Compare elements of JAVA messy lists

1

I have two state objects ( e1 and e2 ) in Java. These have a list of key objects as an attribute that have an X position and a Y with their respective llave.getX() , llave.getY() . I want to check that these attributes of e1 and e2 have keys in the same positions or not, but being in different order I can not make a simple comparison.

if (i.getX()==j.getX() && i.getY()==j.getY()) { ... } within:

for (Llave i : e1.llavesE) {
    for (Llave j : e2.llavesE) {
        /// COMPROBAR
    }    
}

With this algorithm:

boolean llaveaux = true;
for (Llave i : e1.llavesE) {
    if (llaveaux) {
        llaveaux = false;
        for (Llave j : e2.llavesE) {
            if (i.getX()==j.getX() && i.getY()==j.getY()) {
                llaveaux = true;
                break;
            }
        } 
    } else {
        return false;
    } 
}

return true;

I thought that my problem would be solved, but no. Any idea how I can solve this? and why does not my second idea work?

Greetings and thank you very much :)

    
asked by Davids Zarzoso Moreno 16.12.2018 в 18:11
source

1 answer

0

I'm going to assume that e1.llavesE and e2.llavesE return an arrayList of llave .

If the objects that are in a list are the same as those in the other (same object) you can use the idexOf() to see what positions they occupy in the lists. Also what you had put of keys is unnecessary.
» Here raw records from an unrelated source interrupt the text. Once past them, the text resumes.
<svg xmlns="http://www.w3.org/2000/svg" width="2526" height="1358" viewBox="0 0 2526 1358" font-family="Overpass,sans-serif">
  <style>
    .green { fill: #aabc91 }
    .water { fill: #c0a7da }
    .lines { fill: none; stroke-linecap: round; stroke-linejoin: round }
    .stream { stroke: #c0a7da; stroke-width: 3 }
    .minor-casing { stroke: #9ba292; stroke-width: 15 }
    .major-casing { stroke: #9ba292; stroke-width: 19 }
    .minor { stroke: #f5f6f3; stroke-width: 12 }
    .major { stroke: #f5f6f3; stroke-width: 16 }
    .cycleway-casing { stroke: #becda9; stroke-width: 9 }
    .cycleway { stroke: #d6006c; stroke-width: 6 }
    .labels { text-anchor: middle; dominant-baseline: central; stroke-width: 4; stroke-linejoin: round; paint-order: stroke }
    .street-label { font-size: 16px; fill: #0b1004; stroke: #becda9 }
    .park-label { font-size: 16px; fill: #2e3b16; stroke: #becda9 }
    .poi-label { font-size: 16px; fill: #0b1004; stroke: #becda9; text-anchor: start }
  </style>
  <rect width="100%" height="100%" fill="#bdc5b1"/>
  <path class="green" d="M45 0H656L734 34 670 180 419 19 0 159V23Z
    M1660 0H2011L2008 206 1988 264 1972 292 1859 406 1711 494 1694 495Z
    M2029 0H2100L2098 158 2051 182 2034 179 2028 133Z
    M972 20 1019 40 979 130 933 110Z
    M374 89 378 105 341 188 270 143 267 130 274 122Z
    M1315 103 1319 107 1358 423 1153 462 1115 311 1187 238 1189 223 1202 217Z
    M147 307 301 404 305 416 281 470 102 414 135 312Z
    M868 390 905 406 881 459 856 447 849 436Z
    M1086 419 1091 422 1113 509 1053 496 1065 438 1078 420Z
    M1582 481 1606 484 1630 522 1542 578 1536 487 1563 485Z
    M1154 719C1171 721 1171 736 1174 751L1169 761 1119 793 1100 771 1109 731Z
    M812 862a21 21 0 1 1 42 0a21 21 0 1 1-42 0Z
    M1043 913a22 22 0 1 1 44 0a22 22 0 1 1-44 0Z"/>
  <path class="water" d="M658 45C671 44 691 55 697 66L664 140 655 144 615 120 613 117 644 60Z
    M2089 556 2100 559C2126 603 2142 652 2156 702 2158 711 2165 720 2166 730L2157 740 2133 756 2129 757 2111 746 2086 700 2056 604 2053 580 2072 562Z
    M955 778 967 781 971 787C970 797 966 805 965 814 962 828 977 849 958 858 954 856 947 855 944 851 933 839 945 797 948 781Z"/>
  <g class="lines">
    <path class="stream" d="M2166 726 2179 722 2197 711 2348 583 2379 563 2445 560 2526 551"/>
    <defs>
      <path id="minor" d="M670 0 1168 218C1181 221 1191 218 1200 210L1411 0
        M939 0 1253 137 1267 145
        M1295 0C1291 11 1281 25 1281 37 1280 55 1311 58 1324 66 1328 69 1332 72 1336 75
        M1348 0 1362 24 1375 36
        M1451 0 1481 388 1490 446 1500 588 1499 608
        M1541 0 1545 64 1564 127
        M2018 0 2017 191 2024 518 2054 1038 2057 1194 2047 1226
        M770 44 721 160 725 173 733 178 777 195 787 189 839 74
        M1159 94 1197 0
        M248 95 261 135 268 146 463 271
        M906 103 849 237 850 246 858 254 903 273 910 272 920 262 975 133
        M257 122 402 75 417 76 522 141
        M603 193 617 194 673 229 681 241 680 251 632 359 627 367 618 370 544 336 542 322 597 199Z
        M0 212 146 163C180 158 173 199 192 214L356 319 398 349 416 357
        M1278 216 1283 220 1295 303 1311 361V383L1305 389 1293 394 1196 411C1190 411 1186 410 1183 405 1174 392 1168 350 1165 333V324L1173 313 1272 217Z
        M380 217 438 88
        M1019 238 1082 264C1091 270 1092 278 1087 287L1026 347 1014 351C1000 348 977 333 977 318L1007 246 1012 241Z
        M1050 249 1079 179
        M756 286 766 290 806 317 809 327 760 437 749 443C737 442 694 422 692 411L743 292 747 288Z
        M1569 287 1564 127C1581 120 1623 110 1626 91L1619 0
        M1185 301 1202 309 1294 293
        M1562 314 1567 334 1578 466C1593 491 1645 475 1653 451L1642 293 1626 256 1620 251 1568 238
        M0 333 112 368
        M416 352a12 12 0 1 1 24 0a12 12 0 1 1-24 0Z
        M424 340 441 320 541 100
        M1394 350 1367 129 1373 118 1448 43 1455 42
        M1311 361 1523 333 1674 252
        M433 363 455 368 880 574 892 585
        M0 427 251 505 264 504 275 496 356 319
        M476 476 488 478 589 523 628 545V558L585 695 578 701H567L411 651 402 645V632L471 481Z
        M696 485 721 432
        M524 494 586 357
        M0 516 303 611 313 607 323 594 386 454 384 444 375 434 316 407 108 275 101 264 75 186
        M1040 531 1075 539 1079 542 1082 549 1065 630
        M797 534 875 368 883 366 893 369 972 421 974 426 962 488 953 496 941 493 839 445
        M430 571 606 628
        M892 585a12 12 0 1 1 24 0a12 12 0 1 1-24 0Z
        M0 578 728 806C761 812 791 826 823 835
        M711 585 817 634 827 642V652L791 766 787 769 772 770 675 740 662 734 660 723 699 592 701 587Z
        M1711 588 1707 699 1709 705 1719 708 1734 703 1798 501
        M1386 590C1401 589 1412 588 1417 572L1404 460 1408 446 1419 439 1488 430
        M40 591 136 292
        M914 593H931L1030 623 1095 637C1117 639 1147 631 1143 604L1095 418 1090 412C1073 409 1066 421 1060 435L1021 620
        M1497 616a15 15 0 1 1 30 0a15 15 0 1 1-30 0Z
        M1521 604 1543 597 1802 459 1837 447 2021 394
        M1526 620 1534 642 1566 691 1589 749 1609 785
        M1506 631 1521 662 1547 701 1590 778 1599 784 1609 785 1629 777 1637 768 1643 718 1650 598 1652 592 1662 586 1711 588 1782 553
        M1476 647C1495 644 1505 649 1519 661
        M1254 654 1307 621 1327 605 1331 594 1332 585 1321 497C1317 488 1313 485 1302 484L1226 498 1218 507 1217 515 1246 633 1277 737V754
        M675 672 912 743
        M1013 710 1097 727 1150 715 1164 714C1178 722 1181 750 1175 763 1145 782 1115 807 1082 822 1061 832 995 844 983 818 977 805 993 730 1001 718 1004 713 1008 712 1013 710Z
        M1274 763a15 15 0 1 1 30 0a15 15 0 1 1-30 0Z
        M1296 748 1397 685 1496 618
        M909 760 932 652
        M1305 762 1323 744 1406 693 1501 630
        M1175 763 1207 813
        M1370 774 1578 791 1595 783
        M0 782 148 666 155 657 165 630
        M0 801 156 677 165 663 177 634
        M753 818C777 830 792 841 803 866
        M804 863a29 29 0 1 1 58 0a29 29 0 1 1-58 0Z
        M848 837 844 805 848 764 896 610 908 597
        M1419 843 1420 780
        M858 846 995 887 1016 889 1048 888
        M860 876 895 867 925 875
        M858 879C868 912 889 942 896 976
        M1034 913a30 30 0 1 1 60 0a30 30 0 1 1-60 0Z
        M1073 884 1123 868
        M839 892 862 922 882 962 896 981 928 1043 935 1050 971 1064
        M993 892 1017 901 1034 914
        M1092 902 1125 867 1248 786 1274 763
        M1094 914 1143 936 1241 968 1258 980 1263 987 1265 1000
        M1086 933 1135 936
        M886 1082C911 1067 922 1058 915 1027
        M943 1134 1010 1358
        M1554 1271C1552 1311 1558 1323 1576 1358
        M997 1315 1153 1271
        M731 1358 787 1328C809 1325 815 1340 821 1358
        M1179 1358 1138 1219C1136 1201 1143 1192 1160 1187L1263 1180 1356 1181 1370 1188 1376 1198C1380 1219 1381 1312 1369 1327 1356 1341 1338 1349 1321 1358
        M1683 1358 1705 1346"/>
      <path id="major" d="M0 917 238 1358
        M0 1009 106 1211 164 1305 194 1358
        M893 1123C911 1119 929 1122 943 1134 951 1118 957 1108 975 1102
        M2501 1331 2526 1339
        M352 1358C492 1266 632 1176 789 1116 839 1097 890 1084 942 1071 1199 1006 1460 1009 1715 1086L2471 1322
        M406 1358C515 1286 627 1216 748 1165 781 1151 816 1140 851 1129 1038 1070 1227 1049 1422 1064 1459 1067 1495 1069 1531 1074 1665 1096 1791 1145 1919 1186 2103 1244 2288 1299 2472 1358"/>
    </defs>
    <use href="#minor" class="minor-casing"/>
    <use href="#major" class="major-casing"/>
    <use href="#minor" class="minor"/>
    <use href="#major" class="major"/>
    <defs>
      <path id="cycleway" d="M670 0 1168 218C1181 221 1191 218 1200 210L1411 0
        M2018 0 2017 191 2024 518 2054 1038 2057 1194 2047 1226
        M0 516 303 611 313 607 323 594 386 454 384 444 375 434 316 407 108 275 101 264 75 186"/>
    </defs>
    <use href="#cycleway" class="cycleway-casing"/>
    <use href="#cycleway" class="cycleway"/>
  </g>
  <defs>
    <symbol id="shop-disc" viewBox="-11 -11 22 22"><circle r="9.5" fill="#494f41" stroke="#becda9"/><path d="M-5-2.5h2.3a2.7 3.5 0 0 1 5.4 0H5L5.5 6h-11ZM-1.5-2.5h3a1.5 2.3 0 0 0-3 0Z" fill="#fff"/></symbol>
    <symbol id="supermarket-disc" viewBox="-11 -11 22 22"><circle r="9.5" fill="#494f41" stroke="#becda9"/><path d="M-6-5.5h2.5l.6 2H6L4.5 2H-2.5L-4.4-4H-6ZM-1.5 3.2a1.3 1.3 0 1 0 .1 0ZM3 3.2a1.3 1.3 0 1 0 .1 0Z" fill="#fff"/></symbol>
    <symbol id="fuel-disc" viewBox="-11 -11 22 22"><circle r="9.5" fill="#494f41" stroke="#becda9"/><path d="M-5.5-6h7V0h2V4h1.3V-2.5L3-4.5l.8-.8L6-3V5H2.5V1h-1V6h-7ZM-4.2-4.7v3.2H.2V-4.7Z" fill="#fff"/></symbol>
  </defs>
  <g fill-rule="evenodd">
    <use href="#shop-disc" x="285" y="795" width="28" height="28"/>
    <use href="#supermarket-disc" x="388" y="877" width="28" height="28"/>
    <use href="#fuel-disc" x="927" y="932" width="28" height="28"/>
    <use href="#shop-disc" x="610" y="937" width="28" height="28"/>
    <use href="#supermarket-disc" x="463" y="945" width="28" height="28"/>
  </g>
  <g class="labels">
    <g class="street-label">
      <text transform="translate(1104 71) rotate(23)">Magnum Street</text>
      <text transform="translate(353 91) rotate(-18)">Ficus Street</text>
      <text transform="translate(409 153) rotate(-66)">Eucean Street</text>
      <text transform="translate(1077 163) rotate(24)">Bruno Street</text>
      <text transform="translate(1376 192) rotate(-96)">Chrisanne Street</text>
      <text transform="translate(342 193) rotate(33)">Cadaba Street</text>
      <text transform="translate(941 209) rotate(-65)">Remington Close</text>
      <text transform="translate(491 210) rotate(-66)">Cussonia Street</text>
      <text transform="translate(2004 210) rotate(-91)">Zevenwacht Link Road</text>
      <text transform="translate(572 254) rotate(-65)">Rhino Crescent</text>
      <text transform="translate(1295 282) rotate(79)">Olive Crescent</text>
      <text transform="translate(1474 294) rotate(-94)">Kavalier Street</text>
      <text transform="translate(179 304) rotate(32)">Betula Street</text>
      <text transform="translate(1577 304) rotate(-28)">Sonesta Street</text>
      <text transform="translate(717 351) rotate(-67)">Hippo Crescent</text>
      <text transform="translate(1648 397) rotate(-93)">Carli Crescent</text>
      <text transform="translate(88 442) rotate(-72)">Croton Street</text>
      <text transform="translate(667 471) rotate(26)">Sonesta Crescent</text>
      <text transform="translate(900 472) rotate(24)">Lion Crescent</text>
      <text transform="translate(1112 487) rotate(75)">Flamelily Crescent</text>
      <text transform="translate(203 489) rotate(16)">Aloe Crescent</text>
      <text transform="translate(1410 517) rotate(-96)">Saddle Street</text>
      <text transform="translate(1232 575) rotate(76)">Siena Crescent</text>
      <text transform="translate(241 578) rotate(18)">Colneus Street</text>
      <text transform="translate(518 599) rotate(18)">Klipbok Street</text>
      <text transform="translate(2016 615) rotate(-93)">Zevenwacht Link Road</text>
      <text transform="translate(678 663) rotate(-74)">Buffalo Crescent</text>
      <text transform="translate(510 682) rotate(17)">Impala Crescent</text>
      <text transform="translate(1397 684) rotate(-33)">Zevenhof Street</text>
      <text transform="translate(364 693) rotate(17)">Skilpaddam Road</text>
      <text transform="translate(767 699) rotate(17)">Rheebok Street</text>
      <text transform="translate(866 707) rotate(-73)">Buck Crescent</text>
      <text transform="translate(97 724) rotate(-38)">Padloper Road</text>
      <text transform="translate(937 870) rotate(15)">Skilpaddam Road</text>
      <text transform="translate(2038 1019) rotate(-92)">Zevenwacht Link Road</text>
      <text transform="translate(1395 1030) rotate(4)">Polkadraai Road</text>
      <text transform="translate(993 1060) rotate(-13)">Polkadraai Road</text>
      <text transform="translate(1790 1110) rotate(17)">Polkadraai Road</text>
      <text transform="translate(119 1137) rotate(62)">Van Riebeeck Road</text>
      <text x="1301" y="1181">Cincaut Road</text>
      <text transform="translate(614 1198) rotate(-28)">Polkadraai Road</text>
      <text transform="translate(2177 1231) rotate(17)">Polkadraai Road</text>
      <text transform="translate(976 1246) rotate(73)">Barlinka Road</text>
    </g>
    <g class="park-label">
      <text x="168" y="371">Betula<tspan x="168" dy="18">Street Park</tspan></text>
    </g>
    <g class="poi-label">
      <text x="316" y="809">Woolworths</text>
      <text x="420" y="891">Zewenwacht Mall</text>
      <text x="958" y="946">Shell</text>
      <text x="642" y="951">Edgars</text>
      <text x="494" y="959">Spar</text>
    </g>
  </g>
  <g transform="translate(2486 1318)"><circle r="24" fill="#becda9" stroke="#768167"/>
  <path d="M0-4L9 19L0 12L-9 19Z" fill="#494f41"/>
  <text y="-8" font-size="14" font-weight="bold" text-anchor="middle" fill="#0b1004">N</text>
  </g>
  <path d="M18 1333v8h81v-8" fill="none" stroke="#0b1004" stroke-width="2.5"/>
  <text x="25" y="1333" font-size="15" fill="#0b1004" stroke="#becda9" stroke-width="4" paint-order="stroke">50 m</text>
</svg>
for (Llave i : e1.llavesE) {
   if(!e2.llavesE.contains(i) || e1.llavesE.indexOf(i)!=e2.llavesE.indexOf(i)
   {             
          return false;           
   }      
}
return true;

If the Keys objects are not equal in both lists, but are easily comparable as you put in your example, which can be compared with a i.getX()==j.getX() && i.getY()==j.getY() , then I would prefer to overwrite the equals method of the Key class Sobbrescribe equals

public class Llave{
  private int x;
  private int y;

  //......Implementacion de codigo

  @Override
  public boolean equals(Object obj) {
     if(obj instanceOf Llave)
     {
        Llave otherKey=(Llave)obj;
        if(obj.getX() == x && obj.getY()== y)
        {
           return true;
        }
     }
     return false;
  }
}

If you do not overwrite the equals, you will never detect them as equals, since the objects internally have more attributes than you specify in your implementation. When overwriting the equals, we force it to only check the similarity with the attributes that we specify.